The Benefits Review Board recently addressed the payment of a scheduled hearing loss impairment rating when a Claimant is simultaneously receiving disability benefits for a different, unscheduled injury. In Bogden, the Claimant sustained a back injury. For this injury, he received temporary total disability benefits for roughly ten months, then permanent total disability benefits for nineteen months, and finally, he received continuing permanent partial disability benefits.
In addition to the back injury, Claimant also sustained a work-related hearing loss injury resulting in a 30.938% binaural impairment. In the court below, the Administrative Law Judge determined that Claimant was entitled to 61.876 weeks of compensation for his hearing loss, but that the “hearing loss [was] subsumed in the total disability award for claimant’s back injury and, thus, [was] not payable.”

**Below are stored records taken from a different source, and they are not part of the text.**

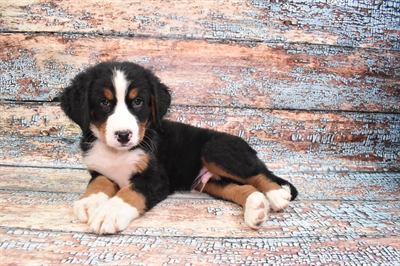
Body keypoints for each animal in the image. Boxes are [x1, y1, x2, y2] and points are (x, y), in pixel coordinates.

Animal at [60, 61, 296, 234]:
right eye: (104, 103)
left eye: (137, 102)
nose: (124, 135)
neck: (117, 153)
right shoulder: (99, 171)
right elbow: (98, 183)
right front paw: (89, 202)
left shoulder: (156, 179)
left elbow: (130, 192)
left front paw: (109, 213)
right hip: (210, 182)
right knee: (244, 188)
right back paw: (256, 209)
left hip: (216, 150)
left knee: (260, 173)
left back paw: (277, 194)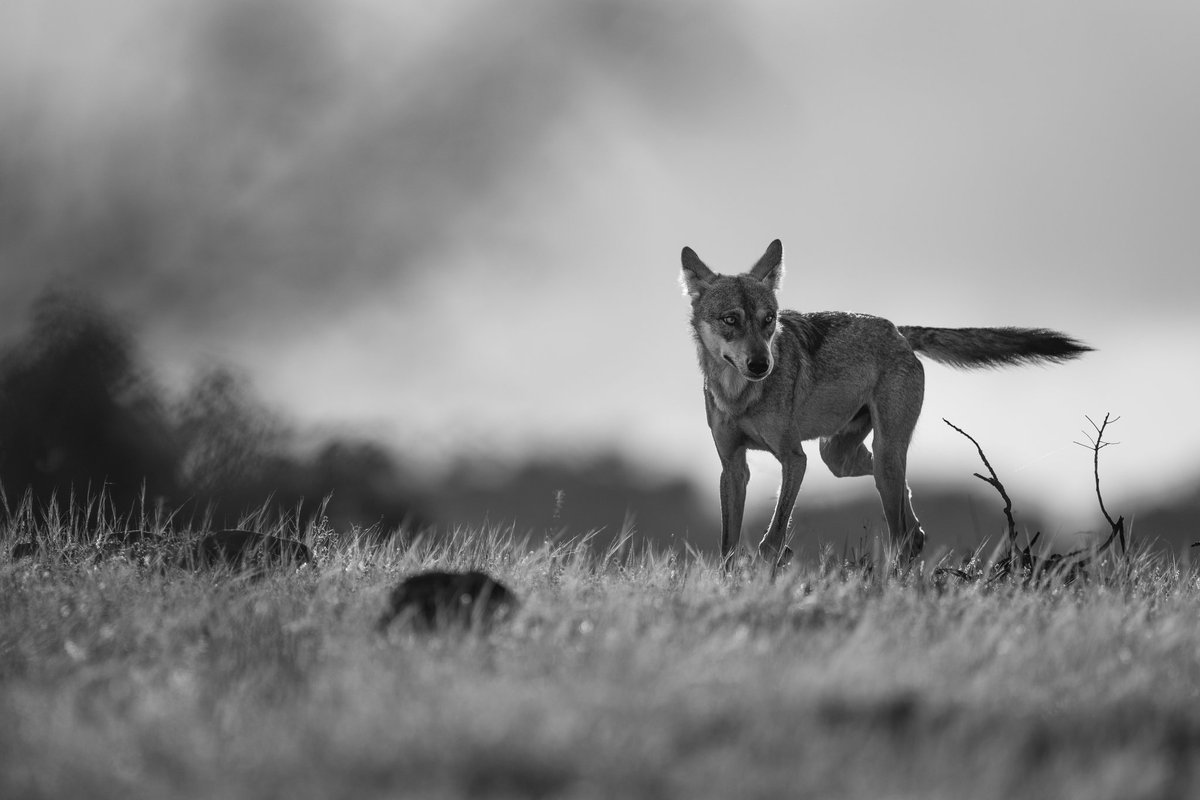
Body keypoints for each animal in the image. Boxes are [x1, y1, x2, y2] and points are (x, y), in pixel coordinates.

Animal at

The BRB disagreed, holding that a claimant is entitled to a resumption of his scheduled permanent partial disability award on the date that his disability status converts from a permanent total state to a permanent partial state. At that time, Claimant can receive a concurrent award for the scheduled and unscheduled permanent partial losses. In other terms, if a claimant’s disability state is total, then payments for a permanent partial scheduled award are suspended until claimant’s disability state is likewise partial in nature.
Bogdon v. Consolidated Coal Co., BRB No. 09-0773 (Ben. Rev. Bd. 2010).